Denegada, reprimida ou concedida sob a espécie do "ponha se no seu lugar”, a vida popular escravizada não acede por longo tempo a graus mínimos de simbolização palpável nos discursos nacionais. Este livro vai encontrá-la num meandro que é também um vislumbre: a memória de um soldado mercenário alemão de nome quase impronunciável - Carl Schlichthorst - que circulou pelo Rio de Janeiro entre 1824 e 1826. Só um estrangeiro poderia ter entrevisto então, na aparição casual de uma moça negra que vende doces, dança, canta, faz música e poesia enquanto comercia talvez seu corpo, a presença de uma força civilizacional utópica em meio às violências e às ambivalências cruéis de sua condição.

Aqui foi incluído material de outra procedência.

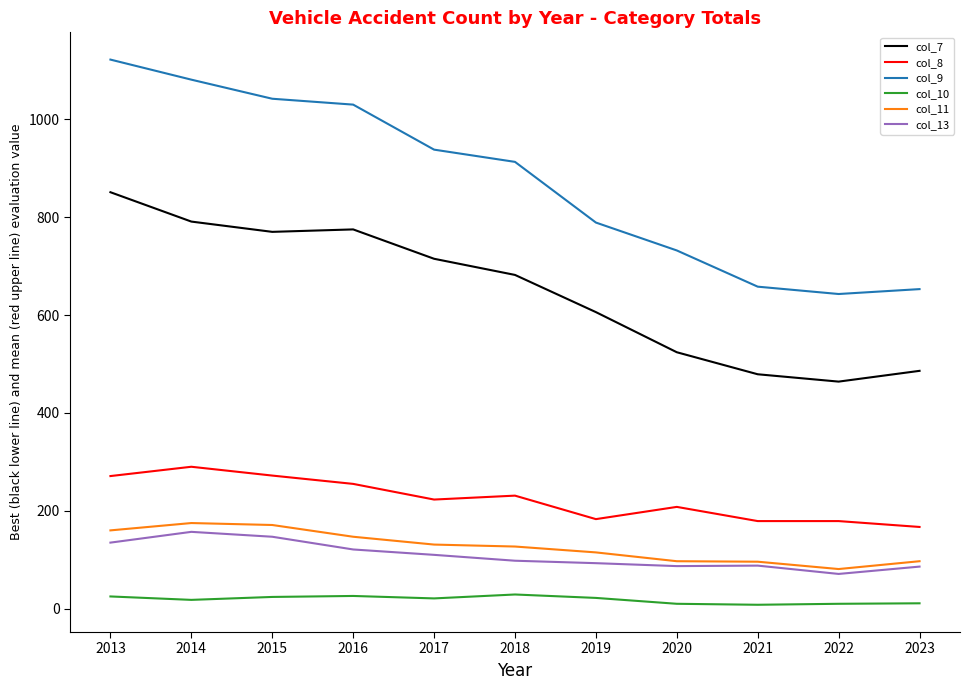

At how many categories does at least one series exceed 111?

11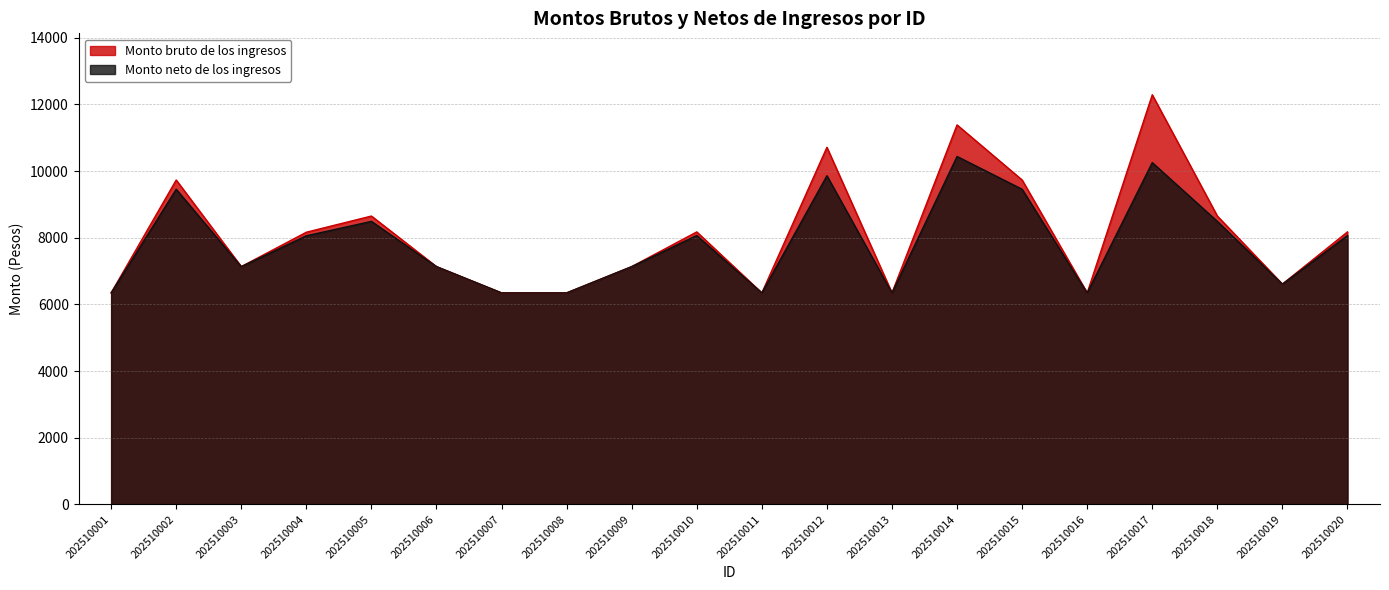

Reading right to left, what are all the values shown in this chart?

Monto bruto de los ingresos: 202510020=8176.9	202510019=6610.9	202510018=8652.8	202510017=12291.6	202510016=6346.0	202510015=9734.4	202510014=11387.6	202510013=6347.1	202510012=10714.8	202510011=6347.1	202510010=8176.7	202510009=7135.6	202510008=6347.1	202510007=6347.1	202510006=7135.6	202510005=8652.8	202510004=8167.5	202510003=7135.6	202510002=9734.4	202510001=6347.1
Monto neto de los ingresos: 202510020=8068.6	202510019=6610.9	202510018=8492.7	202510017=10256.3	202510016=6346.0	202510015=9456.7	202510014=10440.6	202510013=6347.1	202510012=9862.0	202510011=6347.1	202510010=8068.4	202510009=7135.6	202510008=6347.1	202510007=6347.1	202510006=7135.6	202510005=8492.7	202510004=8060.2	202510003=7135.6	202510002=9456.7	202510001=6347.1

As consequências dessa revelação não são tratadas aqui de maneira óbvia nem esquemática. Há nela toda uma proto-história do samba e um vespeiro de questões contraditórias envolvendo os espaços cavados no Brasil pelas práticas culturais dos escravizados. Se ideias fora de lugar são o timbre do liberalismo escravista, é no lugar fora das ideias que se dá esse poderoso acontecimento invisível.